NBC News has not verified the claims.
Russia claimed a rare victory in the area last month after seizing the battered city of Bakhmut, but the front lines have otherwise remained largely static for months. It has long been speculated that Donetsk — which together with neighboring Luhansk forms the Donbas region annexed by the Kremlin — would be a target for the Ukrainian counteroffensive.
There was no immediate reaction from the Ukrainian government or top officials, but the strategic communications branch of the country’s armed forces cautioned against alleged Russian misinformation.
“To demoralize Ukrainians and mislead the community (including their own population), Russian propagandists will spread false information about the counteroffensive, its directions, and the losses of the Ukrainian army,” it said.
But while Russia’s defense ministry claimed to have repelled the Ukrainian attacks, some war correspondents and military bloggers — increasingly influential sources of information since the invasion — described new attacks Monday and suggested some may be succeeding.
Alexander Kots, military correspondent with the pro-Kremlin newspaper Komsomolskaya Pravda, reported “active battles” in two directions early Monday near the Donetsk town of Vuhledar as well as Bakhmut, which Russia recently claimed.
It appeared Kyiv had not yet moved its main forces into the battle, and could introduce them in a completely different area, Kots added.
Prominent Russian military blogger Semyon Pegov, who blogs under the name War Gonzo, said Ukrainian forces were advancing near the village of Novodonetske, north of Vuhledar, and managed to move more than a mile into Russian-controlled territory.
“There is a tough fight going on,” he said, adding that Ukraine was moving reserve units toward the village.
Vladimir Rogov, a Russian-installed official in the southern region of Zaporizhzhia, said that fighting had resumed Monday after he reported an attempted Ukrainian breakthrough through near the regional border with Donetsk a day earlier.

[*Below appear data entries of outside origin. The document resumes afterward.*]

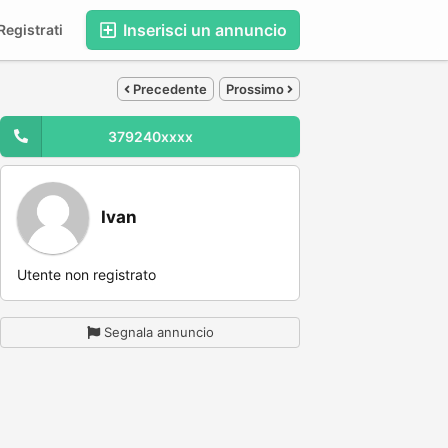
Inserisci un annuncio
egistrati
Precedente
Prossimo
379240xxxx
Ivan
Utente non registrato
Segnala annuncio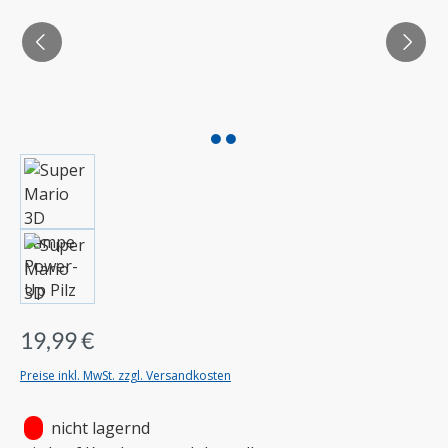
19,99 €
Preise inkl. MwSt. zzgl. Versandkosten
•
nicht lagernd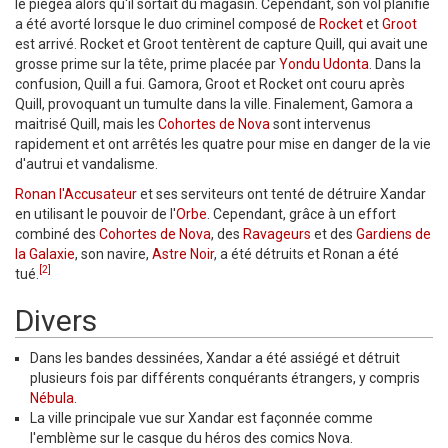
le piègea alors qu'il sortait du magasin. Cependant, son vol planifié
a été avorté lorsque le duo criminel composé de
Rocket
et
Groot
est arrivé. Rocket et Groot tentèrent de capture Quill, qui avait une
grosse prime sur la tête, prime placée par
Yondu Udonta
. Dans la
confusion, Quill a fui. Gamora, Groot et Rocket ont couru après
Quill, provoquant un tumulte dans la ville. Finalement, Gamora a
maitrisé Quill, mais les
Cohortes de Nova
sont intervenus
rapidement et ont arrêtés les quatre pour mise en danger de la vie
d'autrui et vandalisme.
Ronan l'Accusateur
et ses serviteurs ont tenté de détruire Xandar
en utilisant le pouvoir de l'
Orbe
. Cependant, grâce à un effort
combiné des
Cohortes de Nova
, des
Ravageurs
et des
Gardiens de
la Galaxie
, son navire,
Astre Noir
, a été détruits et Ronan a été
[2]
tué.
Divers
Dans les bandes dessinées, Xandar a été assiégé et détruit
plusieurs fois par différents conquérants étrangers, y compris
Nébula
.
La ville principale vue sur Xandar est façonnée comme
l'emblème sur le casque du héros des comics Nova.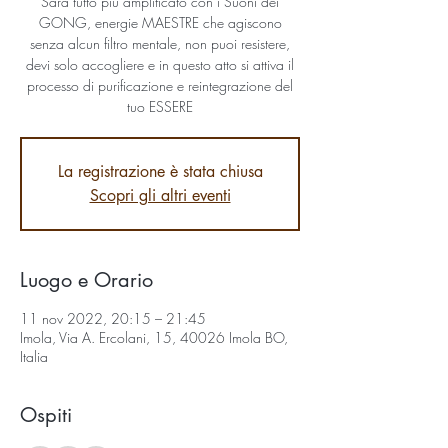
Sarà tutto più amplificato con i Suoni dei
GONG, energie MAESTRE che agiscono
senza alcun filtro mentale, non puoi resistere,
devi solo accogliere e in questo atto si attiva il
processo di purificazione e reintegrazione del
tuo ESSERE
La registrazione è stata chiusa
Scopri gli altri eventi
Luogo e Orario
11 nov 2022, 20:15 – 21:45
Imola, Via A. Ercolani, 15, 40026 Imola BO,
Italia
Ospiti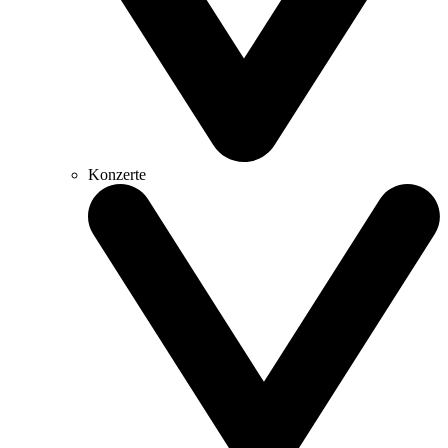
Konzerte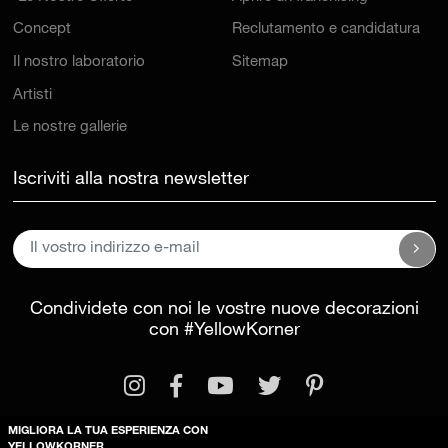
Concept
Reclutamento e candidatura
Il nostro laboratorio
Sitemap
Artisti
Le nostre gallerie
Iscriviti alla nostra newsletter
Condividete con noi le vostre nuove decorazioni
con
#YellowKorner
MIGLIORA LA TUA ESPERIENZA CON
YELLOWKORNER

Rogov said Ukraine had thrown “even greater forces into the attack than yesterday, approaching the attempt to break through on a larger scale and in an organized manner. There is a fight.”
For months, speculation has been building around when and where Kyiv would launch a broad counteroffensive. Ukrainian officials, including President Volodymyr Zelenskyy, have been careful not to give out any details, but continued to claim a counteroffensive was coming in the near future.
Some military analysts told NBC News on Monday that it was too early to judge whether the attacks reported by the Russians were, in fact, the beginning of a major counteroffensive.
Whenever it does come, the Ukrainian thrust could prove a decisive moment in its bid to repel the Russians and show the world it has put to good use the billions of dollars in military aid supplied by its Western allies.